Copy the data below in full, exactly as it appears.
:: Available records ::
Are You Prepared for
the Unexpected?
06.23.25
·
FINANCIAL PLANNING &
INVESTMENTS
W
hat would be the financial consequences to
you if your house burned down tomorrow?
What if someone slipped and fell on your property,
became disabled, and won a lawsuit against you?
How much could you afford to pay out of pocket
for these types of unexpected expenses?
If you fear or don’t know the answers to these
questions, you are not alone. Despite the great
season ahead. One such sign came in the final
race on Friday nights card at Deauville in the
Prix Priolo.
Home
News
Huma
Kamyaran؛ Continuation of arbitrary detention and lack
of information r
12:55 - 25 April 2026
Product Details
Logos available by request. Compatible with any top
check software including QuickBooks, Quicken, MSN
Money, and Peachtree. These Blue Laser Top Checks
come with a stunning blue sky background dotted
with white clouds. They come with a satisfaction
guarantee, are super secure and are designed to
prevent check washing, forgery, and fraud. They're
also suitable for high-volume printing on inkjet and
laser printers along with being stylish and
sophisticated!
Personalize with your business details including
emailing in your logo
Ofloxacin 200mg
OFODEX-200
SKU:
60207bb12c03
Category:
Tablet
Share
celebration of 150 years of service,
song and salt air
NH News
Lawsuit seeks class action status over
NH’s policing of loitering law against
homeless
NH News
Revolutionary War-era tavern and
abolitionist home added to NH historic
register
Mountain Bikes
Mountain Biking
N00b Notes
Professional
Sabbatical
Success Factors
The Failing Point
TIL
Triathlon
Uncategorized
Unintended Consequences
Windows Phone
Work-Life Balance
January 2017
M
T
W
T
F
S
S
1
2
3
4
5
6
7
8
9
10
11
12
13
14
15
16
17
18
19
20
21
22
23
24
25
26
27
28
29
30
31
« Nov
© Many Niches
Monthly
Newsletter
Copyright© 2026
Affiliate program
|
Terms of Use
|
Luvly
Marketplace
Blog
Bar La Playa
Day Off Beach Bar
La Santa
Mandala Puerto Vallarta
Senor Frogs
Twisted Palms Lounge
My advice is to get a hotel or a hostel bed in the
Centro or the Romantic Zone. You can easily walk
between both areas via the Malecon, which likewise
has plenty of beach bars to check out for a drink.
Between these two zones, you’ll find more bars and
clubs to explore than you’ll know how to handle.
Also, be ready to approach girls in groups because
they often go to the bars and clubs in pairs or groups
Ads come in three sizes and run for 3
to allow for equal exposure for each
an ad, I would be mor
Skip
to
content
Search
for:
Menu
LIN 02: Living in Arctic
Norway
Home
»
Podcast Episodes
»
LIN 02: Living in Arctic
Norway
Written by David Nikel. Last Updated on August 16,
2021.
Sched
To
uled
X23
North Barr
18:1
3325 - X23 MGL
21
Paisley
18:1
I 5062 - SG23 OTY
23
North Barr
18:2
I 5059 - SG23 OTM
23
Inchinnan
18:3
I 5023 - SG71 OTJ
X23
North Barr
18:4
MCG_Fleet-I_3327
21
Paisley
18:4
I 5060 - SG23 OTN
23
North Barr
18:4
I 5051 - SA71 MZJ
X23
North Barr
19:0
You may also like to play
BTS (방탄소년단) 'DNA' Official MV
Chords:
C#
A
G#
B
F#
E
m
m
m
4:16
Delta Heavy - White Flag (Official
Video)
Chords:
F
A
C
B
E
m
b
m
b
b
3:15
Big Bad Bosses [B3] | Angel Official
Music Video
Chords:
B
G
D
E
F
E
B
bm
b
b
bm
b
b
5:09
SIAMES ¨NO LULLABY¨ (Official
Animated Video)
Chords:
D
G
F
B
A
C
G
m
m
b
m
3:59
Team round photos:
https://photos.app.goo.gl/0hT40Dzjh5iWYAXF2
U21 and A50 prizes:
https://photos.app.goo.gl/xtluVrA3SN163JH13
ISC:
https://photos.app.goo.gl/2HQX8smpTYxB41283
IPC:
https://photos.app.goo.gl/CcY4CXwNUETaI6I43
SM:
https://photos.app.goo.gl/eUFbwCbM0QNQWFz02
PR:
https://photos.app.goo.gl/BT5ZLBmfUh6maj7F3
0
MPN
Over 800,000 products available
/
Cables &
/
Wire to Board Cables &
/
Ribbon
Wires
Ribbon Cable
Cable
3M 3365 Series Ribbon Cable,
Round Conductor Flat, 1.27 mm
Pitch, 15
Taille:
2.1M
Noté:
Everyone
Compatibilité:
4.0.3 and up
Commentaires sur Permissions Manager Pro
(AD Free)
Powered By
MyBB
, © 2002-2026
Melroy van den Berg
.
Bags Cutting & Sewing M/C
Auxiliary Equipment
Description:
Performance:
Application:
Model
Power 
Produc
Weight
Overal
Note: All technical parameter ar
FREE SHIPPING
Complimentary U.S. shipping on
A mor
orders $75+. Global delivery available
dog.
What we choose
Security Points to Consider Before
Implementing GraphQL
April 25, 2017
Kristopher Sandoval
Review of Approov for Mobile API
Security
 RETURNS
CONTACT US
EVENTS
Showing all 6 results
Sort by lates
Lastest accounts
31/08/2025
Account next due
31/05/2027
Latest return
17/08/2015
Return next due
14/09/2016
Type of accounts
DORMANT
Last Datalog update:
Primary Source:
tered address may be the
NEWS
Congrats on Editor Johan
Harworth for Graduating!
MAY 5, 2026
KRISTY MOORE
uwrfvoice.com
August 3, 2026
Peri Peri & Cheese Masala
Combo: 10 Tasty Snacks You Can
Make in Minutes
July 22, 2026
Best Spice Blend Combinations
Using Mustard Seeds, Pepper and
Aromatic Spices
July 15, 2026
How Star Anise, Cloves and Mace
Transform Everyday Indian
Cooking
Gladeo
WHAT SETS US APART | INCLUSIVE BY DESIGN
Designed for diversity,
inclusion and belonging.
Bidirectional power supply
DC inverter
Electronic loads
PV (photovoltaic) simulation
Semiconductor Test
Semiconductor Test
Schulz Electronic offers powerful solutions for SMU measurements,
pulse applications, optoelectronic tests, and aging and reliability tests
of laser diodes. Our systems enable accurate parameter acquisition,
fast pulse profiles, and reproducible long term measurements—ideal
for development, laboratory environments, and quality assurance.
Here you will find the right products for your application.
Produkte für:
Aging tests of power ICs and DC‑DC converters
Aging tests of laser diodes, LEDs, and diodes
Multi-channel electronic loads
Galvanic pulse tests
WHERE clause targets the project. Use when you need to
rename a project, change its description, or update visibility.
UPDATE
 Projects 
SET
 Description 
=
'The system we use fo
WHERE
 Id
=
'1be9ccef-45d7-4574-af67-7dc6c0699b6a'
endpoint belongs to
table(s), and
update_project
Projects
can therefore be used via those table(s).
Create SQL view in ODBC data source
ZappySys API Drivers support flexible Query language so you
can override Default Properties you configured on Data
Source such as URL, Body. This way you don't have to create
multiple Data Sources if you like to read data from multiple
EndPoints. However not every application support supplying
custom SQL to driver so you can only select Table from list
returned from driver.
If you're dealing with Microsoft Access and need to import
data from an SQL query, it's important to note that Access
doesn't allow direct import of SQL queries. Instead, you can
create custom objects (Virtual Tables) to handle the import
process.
:::
**Finished exercise**:
Are You Prepared for
the Unexpected?
06.23.25
·
FINANCIAL PLANNING &
INVESTMENTS
W
hat would be the financial consequences to
you if your house burned down tomorrow?
What if someone slipped and fell on your property,
became disabled, and won a lawsuit against you?
How much could you afford to pay out of pocket
for these types of unexpected expenses?
If you fear or don’t know the answers to these
questions, you are not alone. Despite the great
season ahead. One such sign came in the final
race on Friday nights card at Deauville in the
Prix Priolo.
Home
News
Huma
Kamyaran؛ Continuation of arbitrary detention and lack
of information r
12:55 - 25 April 2026
Product Details
Logos available by request. Compatible with any top
check software including QuickBooks, Quicken, MSN
Money, and Peachtree. These Blue Laser Top Checks
come with a stunning blue sky background dotted
with white clouds. They come with a satisfaction
guarantee, are super secure and are designed to
prevent check washing, forgery, and fraud. They're
also suitable for high-volume printing on inkjet and
laser printers along with being stylish and
sophisticated!
Personalize with your business details including
emailing in your logo
Ofloxacin 200mg
OFODEX-200
SKU:
60207bb12c03
Category:
Tablet
Share
celebration of 150 years of service,
song and salt air
NH News
Lawsuit seeks class action status over
NH’s policing of loitering law against
homeless
NH News
Revolutionary War-era tavern and
abolitionist home added to NH historic
register
Mountain Bikes
Mountain Biking
N00b Notes
Professional
Sabbatical
Success Factors
The Failing Point
TIL
Triathlon
Uncategorized
Unintended Consequences
Windows Phone
Work-Life Balance
January 2017
M
T
W
T
F
S
S
1
2
3
4
5
6
7
8
9
10
11
12
13
14
15
16
17
18
19
20
21
22
23
24
25
26
27
28
29
30
31
« Nov
© Many Niches
Monthly
Newsletter
Copyright© 2026
Affiliate program
|
Terms of Use
|
Luvly
Marketplace
Blog
Bar La Playa
Day Off Beach Bar
La Santa
Mandala Puerto Vallarta
Senor Frogs
Twisted Palms Lounge
My advice is to get a hotel or a hostel bed in the
Centro or the Romantic Zone. You can easily walk
between both areas via the Malecon, which likewise
has plenty of beach bars to check out for a drink.
Between these two zones, you’ll find more bars and
clubs to explore than you’ll know how to handle.
Also, be ready to approach girls in groups because
they often go to the bars and clubs in pairs or groups
Ads come in three sizes and run for 3
to allow for equal exposure for each
an ad, I would be mor
Skip
to
content
Search
for:
Menu
LIN 02: Living in Arctic
Norway
Home
»
Podcast Episodes
»
LIN 02: Living in Arctic
Norway
Written by David Nikel. Last Updated on August 16,
2021.
Sched
To
uled
X23
North Barr
18:1
3325 - X23 MGL
21
Paisley
18:1
I 5062 - SG23 OTY
23
North Barr
18:2
I 5059 - SG23 OTM
23
Inchinnan
18:3
I 5023 - SG71 OTJ
X23
North Barr
18:4
MCG_Fleet-I_3327
21
Paisley
18:4
I 5060 - SG23 OTN
23
North Barr
18:4
I 5051 - SA71 MZJ
X23
North Barr
19:0
You may also like to play
BTS (방탄소년단) 'DNA' Official MV
Chords:
C#
A
G#
B
F#
E
m
m
m
4:16
Delta Heavy - White Flag (Official
Video)
Chords:
F
A
C
B
E
m
b
m
b
b
3:15
Big Bad Bosses [B3] | Angel Official
Music Video
Chords:
B
G
D
E
F
E
B
bm
b
b
bm
b
b
5:09
SIAMES ¨NO LULLABY¨ (Official
Animated Video)
Chords:
D
G
F
B
A
C
G
m
m
b
m
3:59
Team round photos:
https://photos.app.goo.gl/0hT40Dzjh5iWYAXF2
U21 and A50 prizes:
https://photos.app.goo.gl/xtluVrA3SN163JH13
ISC:
https://photos.app.goo.gl/2HQX8smpTYxB41283
IPC:
https://photos.app.goo.gl/CcY4CXwNUETaI6I43
SM:
https://photos.app.goo.gl/eUFbwCbM0QNQWFz02
PR:
https://photos.app.goo.gl/BT5ZLBmfUh6maj7F3
0
MPN
Over 800,000 products available
/
Cables &
/
Wire to Board Cables &
/
Ribbon
Wires
Ribbon Cable
Cable
3M 3365 Series Ribbon Cable,
Round Conductor Flat, 1.27 mm
Pitch, 15
Taille:
2.1M
Noté:
Everyone
Compatibilité:
4.0.3 and up
Commentaires sur Permissions Manager Pro
(AD Free)
Powered By
MyBB
, © 2002-2026
Melroy van den Berg
.
Bags Cutting & Sewing M/C
Auxiliary Equipment
Description:
Performance:
Application:
Model
Power 
Produc
Weight
Overal
Note: All technical parameter ar
FREE SHIPPING
Complimentary U.S. shipping on
A mor
orders $75+. Global delivery available
dog.
What we choose
Security Points to Consider Before
Implementing GraphQL
April 25, 2017
Kristopher Sandoval
Review of Approov for Mobile API
Security
 RETURNS
CONTACT US
EVENTS
Showing all 6 results
Sort by lates
Lastest accounts
31/08/2025
Account next due
31/05/2027
Latest return
17/08/2015
Return next due
14/09/2016
Type of accounts
DORMANT
Last Datalog update:
Primary Source:
tered address may be the
NEWS
Congrats on Editor Johan
Harworth for Graduating!
MAY 5, 2026
KRISTY MOORE
uwrfvoice.com
August 3, 2026
Peri Peri & Cheese Masala
Combo: 10 Tasty Snacks You Can
Make in Minutes
July 22, 2026
Best Spice Blend Combinations
Using Mustard Seeds, Pepper and
Aromatic Spices
July 15, 2026
How Star Anise, Cloves and Mace
Transform Everyday Indian
Cooking
Gladeo
WHAT SETS US APART | INCLUSIVE BY DESIGN
Designed for diversity,
inclusion and belonging.
Bidirectional power supply
DC inverter
Electronic loads
PV (photovoltaic) simulation
Semiconductor Test
Semiconductor Test
Schulz Electronic offers powerful solutions for SMU measurements,
pulse applications, optoelectronic tests, and aging and reliability tests
of laser diodes. Our systems enable accurate parameter acquisition,
fast pulse profiles, and reproducible long term measurements—ideal
for development, laboratory environments, and quality assurance.
Here you will find the right products for your application.
Produkte für:
Aging tests of power ICs and DC‑DC converters
Aging tests of laser diodes, LEDs, and diodes
Multi-channel electronic loads
Galvanic pulse tests
WHERE clause targets the project. Use when you need to
rename a project, change its description, or update visibility.
UPDATE
 Projects 
SET
 Description 
=
'The system we use fo
WHERE
 Id
=
'1be9ccef-45d7-4574-af67-7dc6c0699b6a'
endpoint belongs to
table(s), and
update_project
Projects
can therefore be used via those table(s).
Create SQL view in ODBC data source
ZappySys API Drivers support flexible Query language so you
can override Default Properties you configured on Data
Source such as URL, Body. This way you don't have to create
multiple Data Sources if you like to read data from multiple
EndPoints. However not every application support supplying
custom SQL to driver so you can only select Table from list
returned from driver.
If you're dealing with Microsoft Access and need to import
data from an SQL query, it's important to note that Access
doesn't allow direct import of SQL queries. Instead, you can
create custom objects (Virtual Tables) to handle the import
process.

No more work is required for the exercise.